Although acquiring the panels has been a major undertaking, in the long run they should deliver significant savings for Keith.

Troup explained: “Moving forward with the prices of gas and electricity we’re hoping once the panels are up and running we’re hoping we won’t be paying for electricity.

“The system has batteries which store the power and then when we’re at the ground we’ll use it.

Keith FC Andy Troup points at the roof where the solar panels are installed.
Keith’s solar panels pictured on the roof of their function hall

“When the batteries are full the power automatically goes into the grid and we get a payback from the grid.

“So between what we store in the batteries and the payback we’ll get from the grid we shouldn’t have any electricity bills.

“If we can get to the stage where we don’t have that electricity bill every month it makes a big difference.

“During the winter months our bill was £800-£1000 a month which is a big saving, but obviously there’s a huge outlay to start with.”

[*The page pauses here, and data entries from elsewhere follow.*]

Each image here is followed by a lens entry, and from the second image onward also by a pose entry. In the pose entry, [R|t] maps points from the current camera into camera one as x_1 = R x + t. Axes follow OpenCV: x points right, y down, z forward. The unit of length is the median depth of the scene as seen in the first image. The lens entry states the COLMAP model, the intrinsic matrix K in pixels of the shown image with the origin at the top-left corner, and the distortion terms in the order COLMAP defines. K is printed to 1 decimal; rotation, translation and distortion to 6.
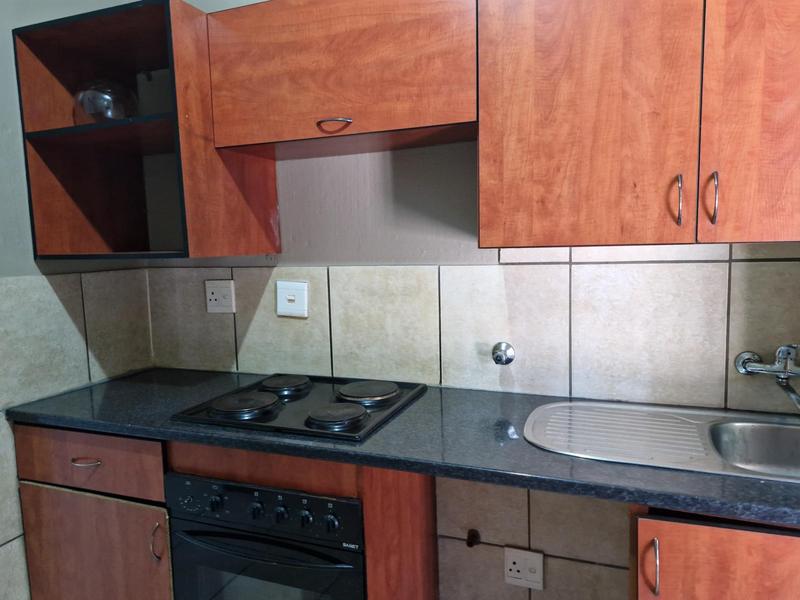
lens RADIAL K [[555.3, 0, 402.6], [0, 555.3, 305.7], [0, 0, 1]] dist [0.055400, -0.053167]
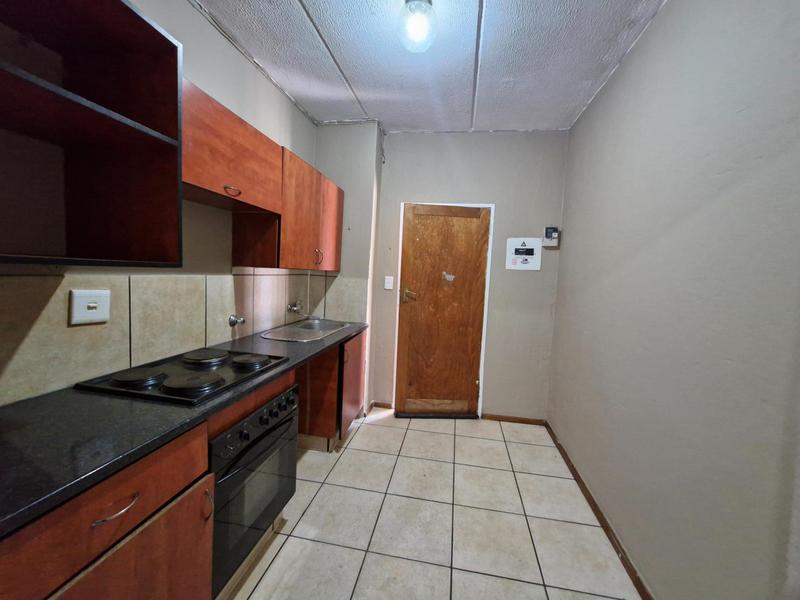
lens RADIAL K [[315.8, 0, 408.6], [0, 315.8, 294.4], [0, 0, 1]] dist [-0.002122, 0.001602]
pose [[-0.211144, -0.052352, 0.976052, -1.111046], [0.064894, 0.995611, 0.067440, -0.044096], [-0.975298, 0.077579, -0.206820, 0.665635]]
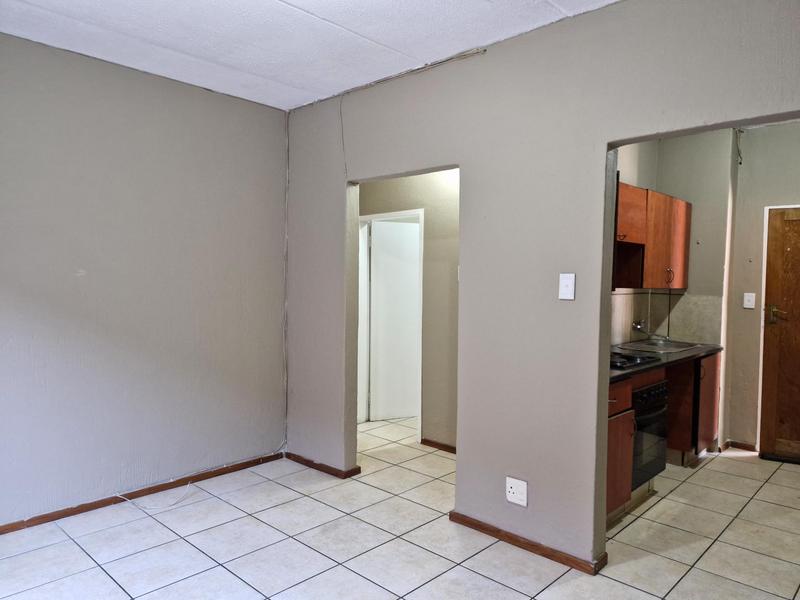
lens RADIAL K [[555.3, 0, 399.5], [0, 555.3, 298.6], [0, 0, 1]] dist [0.055400, -0.053167]
pose [[0.383647, -0.002018, 0.923478, -2.567771], [0.076683, 0.996614, -0.029680, -0.055728], [-0.920291, 0.082202, 0.382502, 0.926752]]
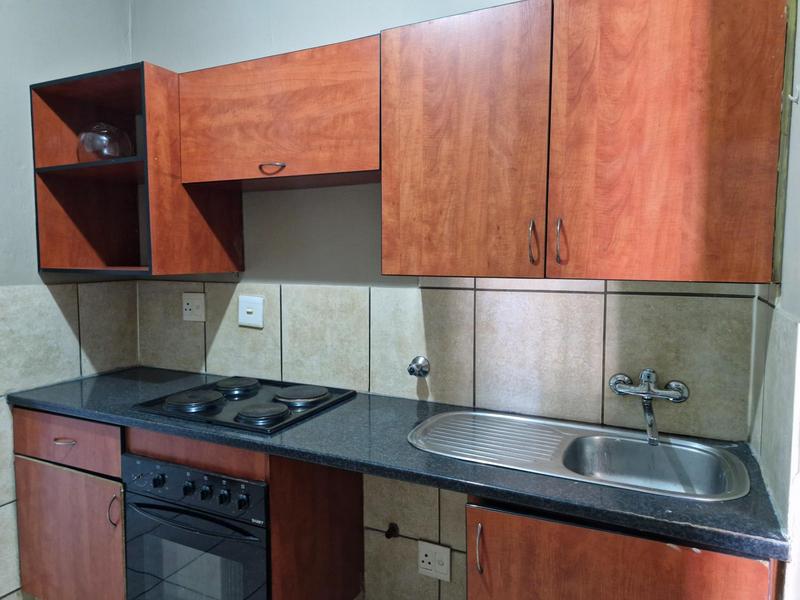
lens RADIAL K [[555.3, 0, 386.1], [0, 555.3, 299.5], [0, 0, 1]] dist [0.055400, -0.053167]
pose [[0.995328, 0.034119, -0.090319, 0.225724], [-0.037052, 0.998833, -0.030992, -0.013541], [0.089157, 0.034194, 0.995431, -0.150205]]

Maroons conscious of footprint

Troup is also conscious of Keith’s carbon footprint and is pleased the club will now be powered by renewable energy.

He is also investigating other things the Moray club can do to become greener.

Troup said: “With the carbon footprint of the club we’re looking at all avenues to cut that down.

“We all look at it and think about it in different ways, but everyone has a part to play.

“If everyone does a little bit across the whole world it can make a big difference.

“We look at it a lot at my work and it was something we started looking at when it comes to the football club and what we could do to improve our carbon footprint.

“We feel there are things we could do and this is one of them. LEDs for the floodlights would be the next phase and then we’re looking at other things as well.”